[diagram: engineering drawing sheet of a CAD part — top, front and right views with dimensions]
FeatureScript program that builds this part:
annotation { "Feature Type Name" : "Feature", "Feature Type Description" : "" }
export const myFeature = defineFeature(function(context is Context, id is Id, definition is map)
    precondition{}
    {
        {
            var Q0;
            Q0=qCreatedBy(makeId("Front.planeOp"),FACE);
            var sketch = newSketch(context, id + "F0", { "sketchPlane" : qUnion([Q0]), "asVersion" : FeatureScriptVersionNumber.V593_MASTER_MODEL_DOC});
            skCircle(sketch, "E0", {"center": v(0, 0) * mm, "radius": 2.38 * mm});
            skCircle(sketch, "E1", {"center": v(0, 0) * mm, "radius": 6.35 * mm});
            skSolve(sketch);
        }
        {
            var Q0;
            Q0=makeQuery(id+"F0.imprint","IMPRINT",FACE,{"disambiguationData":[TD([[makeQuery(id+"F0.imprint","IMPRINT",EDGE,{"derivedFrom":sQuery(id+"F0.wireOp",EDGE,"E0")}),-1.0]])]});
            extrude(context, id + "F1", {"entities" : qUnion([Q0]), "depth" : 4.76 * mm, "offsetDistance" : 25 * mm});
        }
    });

# # # # # # #

Required work:
Return each line above that contains the string "skCircle". Case counts.

Output of the task:
            skCircle(sketch, "E0", {"center": v(0, 0) * mm, "radius": 2.38 * mm});
            skCircle(sketch, "E1", {"center": v(0, 0) * mm, "radius": 6.35 * mm});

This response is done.